Creating International CSV files with Python
You might assume that reading and writing files using the CSV format, being a simple and human-readable implementation, would be relatively pain free. You would be wrong. It turns out that even though there is a standard, many applications out there do not conform, or require their own additions and modifications. Most notable among the outliers is Microsoft Excel, which forces you to do some crazy things if you want to produce CSV files that can be read by any edition of Windows/Office, including international versions.
Yes, you heard me right. Whether you’re running the US or European version of Windows can effect whether you can seemlessly open a CSV file with commas as the delimiter. Apparently some countries prefer their comma delimited text to be delimited with semicolons. More on that later.
The name “CSV” indicates the use of the comma to separate data fields. Nevertheless, the term “CSV” is widely used to refer a large family of formats, which differ in many ways. For example, many so-called “CSV” files in fact use the tab character instead of comma (such files can be more precisely referred to as “TSV” for tab separated values); some implementations allow or require single or double quotation marks around some or all fields; and some reserve the very first record as a header containing a list of field names. The character set being used is undefined: some applications require a Unicode BOM to enforce Unicode interpretation - Wikipedia
Diacriticly Delicious
The first hurdle when producing international CSV files with Python is the csv
module’s
lack of native unicode support:
The csv module doesn’t directly support reading and writing Unicode, but it is 8-bit-clean save for some problems with ASCII NUL characters. So you can write functions or classes that handle the encoding and decoding for you as long as you avoid encodings like UTF-16 that use NULs. UTF-8 is recommended.
Instead, they suggest that you use a a custom UnicodeWriter
class.
class UnicodeWriter:
"""
A CSV writer which will write rows to CSV file "f",
which is encoded in the given encoding.
"""
def __init__(self, f, dialect=csv.excel, encoding="utf-8", **kwds):
# Redirect output to a queue
self.queue = cStringIO.StringIO()
self.writer = csv.writer(self.queue, dialect=dialect, **kwds)
self.stream = f
self.encoder = codecs.getincrementalencoder(encoding)()
def writerow(self, row):
self.writer.writerow([s.encode("utf-8") for s in row])

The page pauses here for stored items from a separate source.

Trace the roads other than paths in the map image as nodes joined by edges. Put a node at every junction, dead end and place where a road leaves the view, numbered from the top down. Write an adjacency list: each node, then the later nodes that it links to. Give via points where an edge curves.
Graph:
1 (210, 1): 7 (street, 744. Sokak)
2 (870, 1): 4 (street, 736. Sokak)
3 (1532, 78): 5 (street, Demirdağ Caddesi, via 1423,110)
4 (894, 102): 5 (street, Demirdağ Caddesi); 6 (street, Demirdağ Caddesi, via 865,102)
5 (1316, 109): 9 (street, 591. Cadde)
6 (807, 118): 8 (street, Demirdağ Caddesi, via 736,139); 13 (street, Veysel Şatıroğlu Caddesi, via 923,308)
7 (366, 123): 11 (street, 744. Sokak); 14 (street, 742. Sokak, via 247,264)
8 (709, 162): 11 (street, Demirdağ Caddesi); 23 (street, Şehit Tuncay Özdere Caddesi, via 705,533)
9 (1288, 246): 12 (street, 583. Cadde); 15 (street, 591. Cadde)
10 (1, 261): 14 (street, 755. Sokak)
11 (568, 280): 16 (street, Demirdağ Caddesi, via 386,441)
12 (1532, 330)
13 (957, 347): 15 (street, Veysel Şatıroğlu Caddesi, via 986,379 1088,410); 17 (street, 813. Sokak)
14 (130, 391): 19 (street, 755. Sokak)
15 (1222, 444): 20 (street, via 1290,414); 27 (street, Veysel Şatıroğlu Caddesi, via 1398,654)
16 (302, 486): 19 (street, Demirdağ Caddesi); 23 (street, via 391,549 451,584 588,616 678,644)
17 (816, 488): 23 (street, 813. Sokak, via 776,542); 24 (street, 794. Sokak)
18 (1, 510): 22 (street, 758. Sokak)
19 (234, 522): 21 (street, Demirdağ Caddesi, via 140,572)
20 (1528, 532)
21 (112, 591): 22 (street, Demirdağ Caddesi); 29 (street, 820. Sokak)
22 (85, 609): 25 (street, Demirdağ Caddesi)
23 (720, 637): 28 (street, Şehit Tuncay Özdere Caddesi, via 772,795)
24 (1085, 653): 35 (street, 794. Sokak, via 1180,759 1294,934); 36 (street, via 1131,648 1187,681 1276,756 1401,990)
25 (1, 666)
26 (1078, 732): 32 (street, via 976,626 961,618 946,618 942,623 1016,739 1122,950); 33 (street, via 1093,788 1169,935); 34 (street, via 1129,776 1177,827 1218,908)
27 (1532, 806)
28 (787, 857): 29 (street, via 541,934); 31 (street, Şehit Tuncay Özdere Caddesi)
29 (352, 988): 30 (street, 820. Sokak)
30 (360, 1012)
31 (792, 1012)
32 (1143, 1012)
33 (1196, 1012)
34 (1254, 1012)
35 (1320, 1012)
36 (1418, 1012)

# Fetch UTF-8 output from the queue ...
data = self.queue.getvalue()
data = data.decode("utf-8")
# ... and reencode it into the target encoding
data = self.encoder.encode(data)
# write to the target stream
self.stream.write(data)
# empty queue
self.queue.truncate(0)
def writerows(self, rows):
for row in rows:
self.writerow(row)
However, even with this handy class, you will find that Excel 2007, 2010 and 2013 will fail to detect the UTF-8 encoding. I should note that Google Docs and LibreOffice have no problems detecting the encoding. If you’re using earlier versions of Excel, it’s even worse. Excel 97, 2000 and 2003 will simply fail to open the file at all unless you use the import wizard and manually specify the encoding.
Dropping Bombs
For the versions of Excel from the modern era, you need to explicitly denote the encoding using a BOM, or Byte Order Mark.
The byte order mark (BOM) is a Unicode character used to signal the endianness (byte order) of a text file or stream. It is encoded at U+FEFF byte order mark (BOM). BOM use is optional, and, if used, should appear at the start of the text stream. Beyond its specific use as a byte-order indicator, the BOM character may also indicate which of the several Unicode representations the text is encoded in.
Fun. I find that meditating on my own endianness is a very relaxing morning ritual. In any case, it’s fairly simple to write the UTF-8 BOM to the very start of the file:
Note: You need to write the BOM directly to the file buffer, and not via the UnicodeWriter.writer object, otherwise the BOM itself will be encoded as UTF-8, when it needs to be raw bytes.
Separating the Men from the Boys
It turns our that there is another insidious issue with international versions of Windows. There is actually a setting
in Windows Regional and Language
control panel called “List Separator”. In the US version of Windows, the default is a comma (,
). In other locales,
specifically the European version, the default is often a semi-colon (;
).
There are several hack solutions to this. The first is to tell all your European users to change their setting. The second is to save the file as a .txt file, and tell the users to choose “Open with Excel”, which will then run the import wizard and detect the delimiter. The third is to tell them to always use launch the import wizard manually, and not to simply double click on the file to open it.
The fourth, slightly less gross hack
to is put sep=,
as the first line in your csv file, which will signal to Excel that you want to explicitly use commas as
the delimiter.
Note: this line will show up in most spreadsheet applications as the first line of your data. So users may have to manually delete the first two every time they start working with a file.
More Fun
After some more research, it turns out that Mac Excel simply does not support UTF-8 at all. So forget it ever working there.
Also, writing BOTH the BOM and the sep=,
will cause Windows Excel to forget about the BOM
you just specified. So, you basically need to choose whether you want unicode characters to show up correctly, or
whether you want to have the columns separated automatically.